Sampai di Lhe Blah, bukan perkara mudah untuk menyentuh daratan. Air laut saat itu sedang pasang, perahu kami di goyang-goyangkan ombak. Saya hampir saja tenggelam saat berusaha melepas jangkar. Tapi syukurlah setelah berusaha untuk mencari tempat untuk lempar jangkar kami pun bisa menginjakkan kaki di daratan. Lepas melepas jangkar Pak Ramli yang mengemudikan perahu meninggalkan kami, beliau lebih duluan menuju ke Maulingge.

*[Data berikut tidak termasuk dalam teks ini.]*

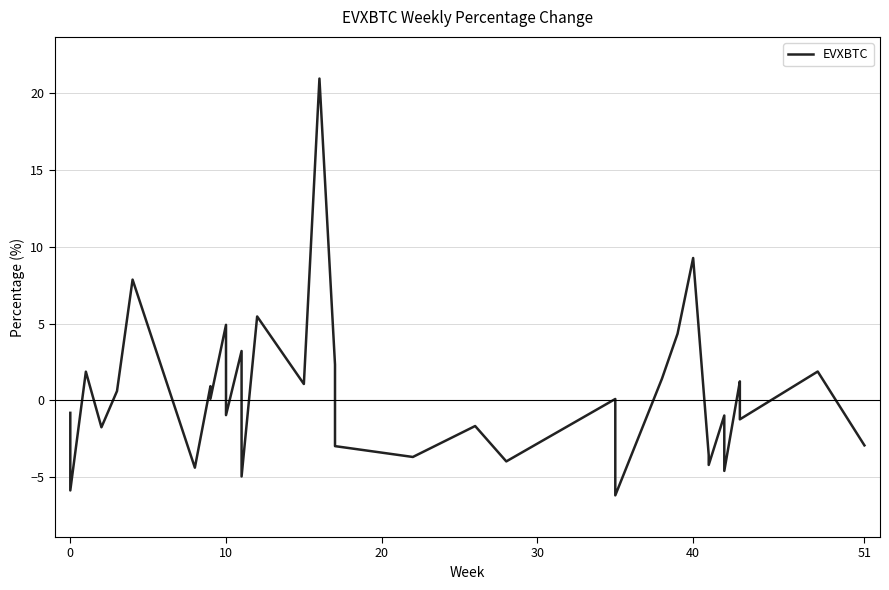

How many data points does each series have?

40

Sebenarnya tujuan perjalanan kami adalah ke Mercusuar di utara Pulau Breueh yang masuk kedalam gugusan Pulau Aceh di Aceh Besar. Orang Pulau Breueh menyebut mercusuar ini dengan sebutan Lampu. Mercusuar buatan Belanda ini dibangun pada Tahun 1875. Adalah Williem III atau Williem Alexander Paul Frederick Lodewijk, seorang penguasa Belanda kala itu yang memiliki andil besar dalam melakukan pembangunan menara lampu ini. Memang kala itu, Utara Pulau Sumatra tepatnya di Kawasan Pulau Weh saat ini memang dijadikan oleh Belanda sebagai basis pelabuhan bebasnya. Ribuan kapal yang melintasi Selat Malaka akan singgah di Sabang. Lampu pun di bangun sebagai penanda bagi para awak kapal. Namun Pelabuhan Sabang yang sempat berjaya di abad 19 lenyap sudah akibat perang dunia kedua. Belanda dipukul mundur dan hiruk pikuk pelabuhan Sabang pun tinggal kenangan. Penasaran bagaimana kelanjutan perjalanan menyusuri sisa – sisa Belanda di Utara Sumatera?

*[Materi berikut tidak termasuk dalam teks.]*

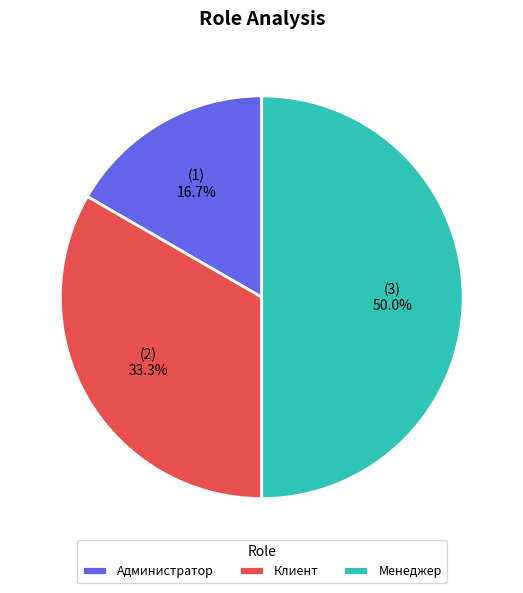

Does Администратор represent more than half of the total?

No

Hampir satu setengah abad sudah menara pancar ini dibangun sebagai penanda bagi kapal-kapal berbadan besar yang hendak menyandarkan lambungnya di Pulau Weh. Namun sisa-sisa kejayaan menara lampau ini tidak lenyap seperti pelabuhan Sabang. Kejayaan lampau ini masih terasa hingga sekarang. Sayapun untuk pertama kalinya menempuh perjalanan ribuan kilo dari tempat saya tinggal demi mengenang sisa-sisa peninggalan kejayaan Belanda di barat Indonesia.

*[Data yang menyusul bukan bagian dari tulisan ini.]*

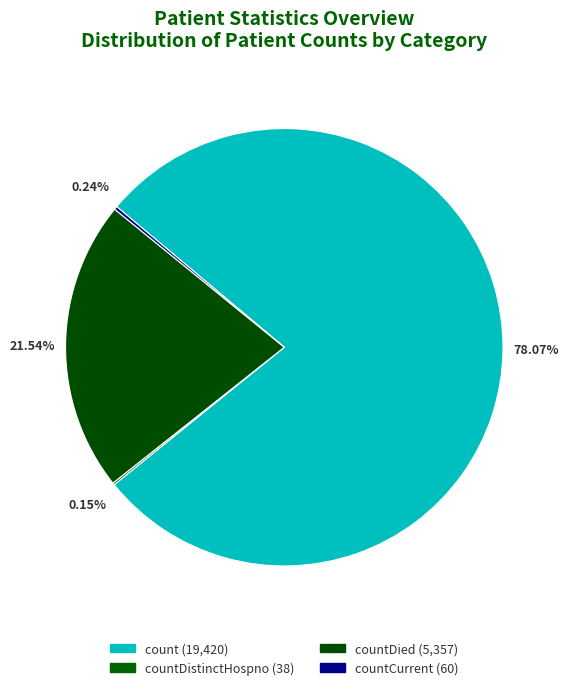

Which slice is the largest?

count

Kami berjalan dari Lhe Blah menuju menara pancar. Jalanan hanya tanah tidak ada aspal atau semen. Di kiri-kanan pohon besar menemani perjalanan menuju ke menara pancar ini. Saya berjalan lambat, ketinggalan jauh dari Bang Muslim yang sudah melaju di depan. Lepas beberapa ratus meter, jalan setapak ini semakin menanjak. Saya menarik nafas dalam-dalam sembari menikmati bau-bau berbagai macam dedaunan. Di perjalanan menuju menara pemancar beberapa area tanah sudah dipancangi dengan papan nama pemilik tanah. Aneh juga, ditempat yang tidak berpenghuni ini bahkan pemiliknya pun memancangkan papan nama.
Salah satu bangunan yang sudah dipenuhi oleh semak belukar.

Setelah berjalan lebih dari satu jam, kami beristirahat di pertigaan jalan. Bang Muslim meluruskan urat kakinya, saya pun turut serta beristirahat sejenak. Di bawah pohon kayu manis kami membuka bekal makanan siang yang kami beli di Desa Gugup sebelum berangkat tadi. Gonla juga memiliki referensi flight dan penginapan untuk sampai ke pulau di Barat Sumatera ini. Sambal ikan dengan cabe mengisi perut kami siang itu. Kami berisitirahat sejenak untuk memberi kesempatan untuk lambung kami meremas-remas nasi yang kami makan tadi. Ikuti terus yah kisah perjalanan menyusuri sisa – sisa peninggalan Belanda di Utara Sumatera.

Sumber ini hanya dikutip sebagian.